• **WHAT TO WORK ON**
Scanning the entries below, copy every line that contains the word "Passwort".

• **DATA**
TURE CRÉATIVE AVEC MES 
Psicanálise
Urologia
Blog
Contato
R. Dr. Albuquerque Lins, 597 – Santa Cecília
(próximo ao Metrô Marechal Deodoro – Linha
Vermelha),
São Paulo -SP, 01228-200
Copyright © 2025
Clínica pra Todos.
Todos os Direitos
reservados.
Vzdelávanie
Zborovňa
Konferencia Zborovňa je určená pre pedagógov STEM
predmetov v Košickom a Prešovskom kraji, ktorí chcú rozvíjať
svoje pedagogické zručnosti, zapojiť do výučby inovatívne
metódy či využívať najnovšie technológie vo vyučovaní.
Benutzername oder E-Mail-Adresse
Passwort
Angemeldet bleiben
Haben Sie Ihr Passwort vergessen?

==

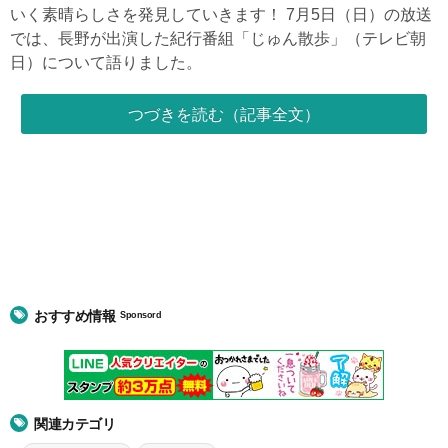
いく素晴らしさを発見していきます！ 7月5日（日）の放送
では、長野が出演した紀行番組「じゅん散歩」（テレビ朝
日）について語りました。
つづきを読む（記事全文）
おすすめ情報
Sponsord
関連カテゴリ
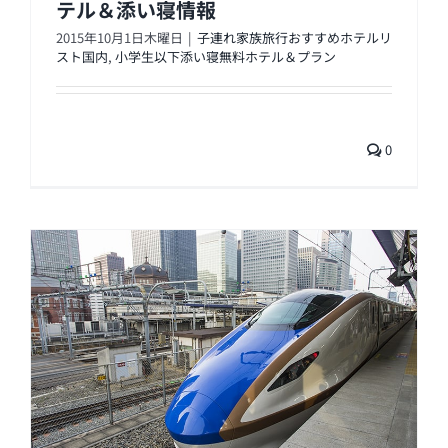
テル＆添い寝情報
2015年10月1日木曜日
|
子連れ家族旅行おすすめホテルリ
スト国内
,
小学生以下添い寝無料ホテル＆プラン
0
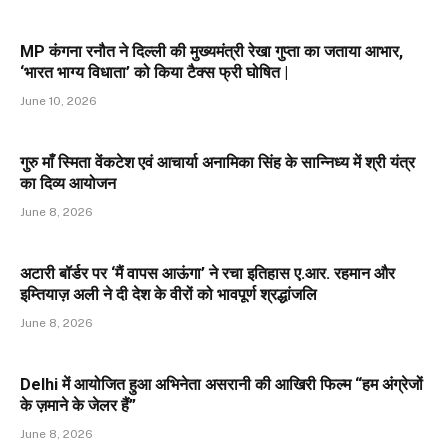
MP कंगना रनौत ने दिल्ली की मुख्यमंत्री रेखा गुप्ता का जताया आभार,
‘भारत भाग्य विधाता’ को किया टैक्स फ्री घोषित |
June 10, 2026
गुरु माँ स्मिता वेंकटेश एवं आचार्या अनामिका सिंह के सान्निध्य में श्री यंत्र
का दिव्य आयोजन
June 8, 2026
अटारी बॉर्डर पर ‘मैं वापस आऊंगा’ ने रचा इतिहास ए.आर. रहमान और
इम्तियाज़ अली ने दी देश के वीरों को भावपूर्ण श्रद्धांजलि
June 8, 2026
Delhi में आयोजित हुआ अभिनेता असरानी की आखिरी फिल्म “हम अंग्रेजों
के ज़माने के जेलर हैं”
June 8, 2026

* * *

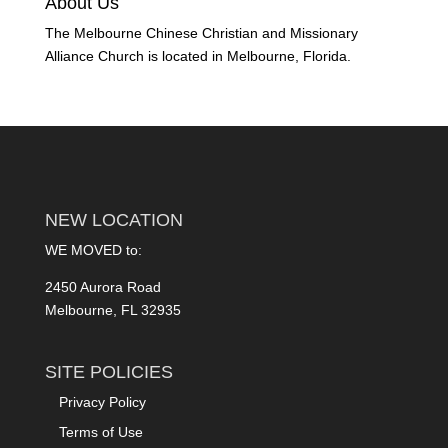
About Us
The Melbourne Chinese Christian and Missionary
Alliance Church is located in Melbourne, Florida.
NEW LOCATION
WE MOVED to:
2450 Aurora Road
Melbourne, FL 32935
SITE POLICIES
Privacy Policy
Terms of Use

• **RESULT FOR THIS TASK**
Passwort
Haben Sie Ihr Passwort vergessen?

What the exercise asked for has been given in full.